How rare are the people who are proud to think "anti-progressive". Friedrich Nietzsche was one of the opponents of progress: "Progress is merely a modern idea, that is, a false idea. The European of today remains deep in his values ​​under the Renaissance European; development is not necessarily essential for exaltation, elation, or augmentation." These propositions are in one of the antichristlidist books that have been written. But they are in the book that was written by a truly independent mind. However, the treatise "Catholicism as the Principle of Progress" has come up with a heading that is dependent on two sides: the spirit of true Catholicism and a false shame that prevents denying the claims of anti-Catholic science. A Catholic in the true sense of the word must be called, according to the author: "Catholic is a name that not only is from a time-honored tradition, the central church and conservative Christianity in its firmly organized world inventory, but a name that is a high principle, to accomplish a God-given task: to realize the kingdom of God in spirit and in truth among all peoples, and indeed through all peoples and national characters, and thus to carry out Christianity in the Church really fully, genuinely and truthfully."

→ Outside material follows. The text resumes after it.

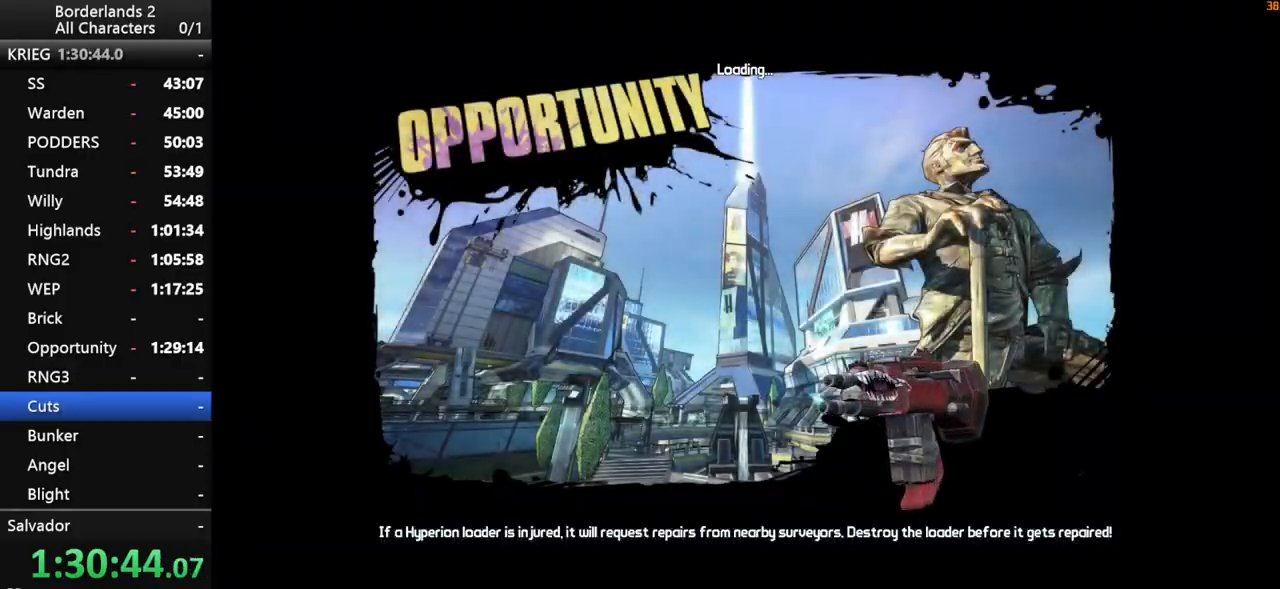
{"keys": [], "mouse": [], "mouse_move": "up-left", "events": []}
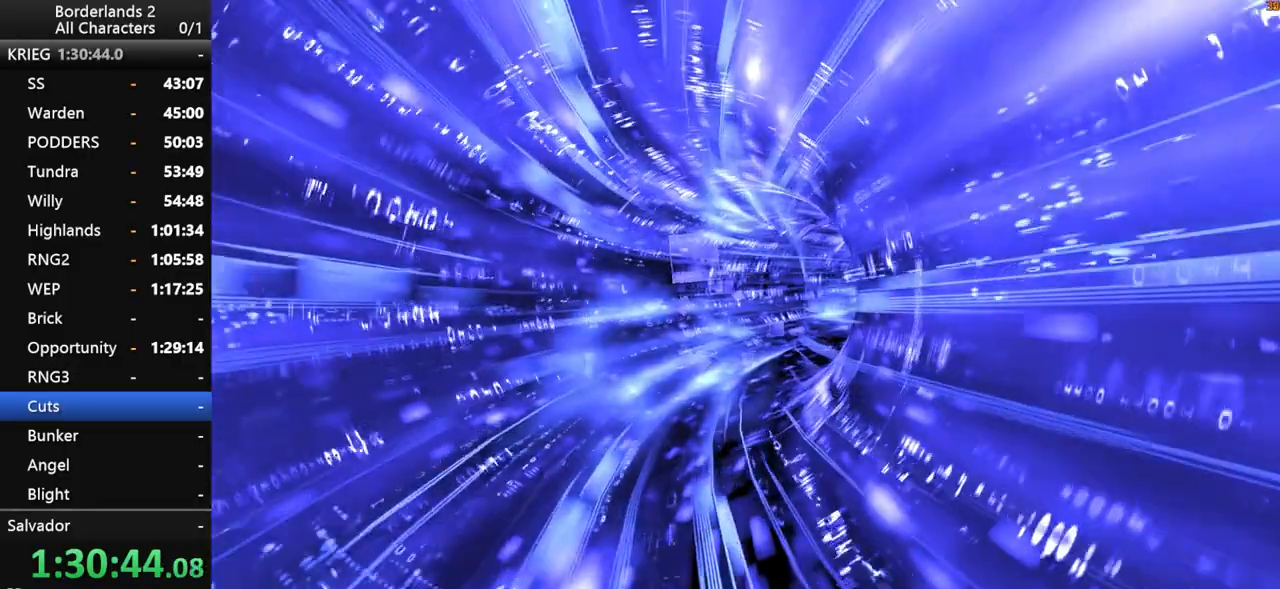
{"keys": [], "mouse": [], "mouse_move": "up-left", "events": []}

Non-catholic, and only out it is said in reverence for anti-Catholic science: "The concept of God of the arbitrary power, which expresses its supreme mastermind just as frequently as possible in breaking through the laws of nature and the great chaos of uncontrollable forces, has no basis in reason and can not be proved scientifically. Only God as the almighty realization of the perfect spiritual life, as the eternal omnipotence of infinite wisdom and holiness itself, is provable to unbelief as indispensable truth and makes all superstition unacceptable." This sentence affects me as if it were a Haeckelian not a professor of Catholic theology in Würzburg. A God as the realization of the perfect spiritual life, as the epitome of wisdom and holiness, is something very different from the personal God of the Catholic, the one and only one who can break the laws of nature. This is what the Gospels teach.

And completely anti-Catholic spirit speaks from the words: "Does it need a separate principle, that everything in the rational man must be mediated by his personal reason and freedom, by his earnest examination of conscience, concerning faith and the purpose of life? That's obvious!" Yes, it goes without saying, but for an unchristian thinking. Anyone who does so seriously with these words must refuse to tie the thinking by the established doctrines of faith. But he stops thinking Catholic. For the modern thinker, ghosts like Professor Schell have only a psychological interest. From them you can learn how the most contradictory ideas can live side by side in one mind. The example cited is particularly instructive because it is typical of a large number of modern theologians, and because it shows how little logical training can combat the power of human sensations. Logically, the spirit of the Catholic theologian is trained. But what good does all logic do if contradictory feelings  develop their power from two sides. Logical thinking then becomes a sophistry that fools the thinker that things that will be eternally hostile could live side by side in deepest peace.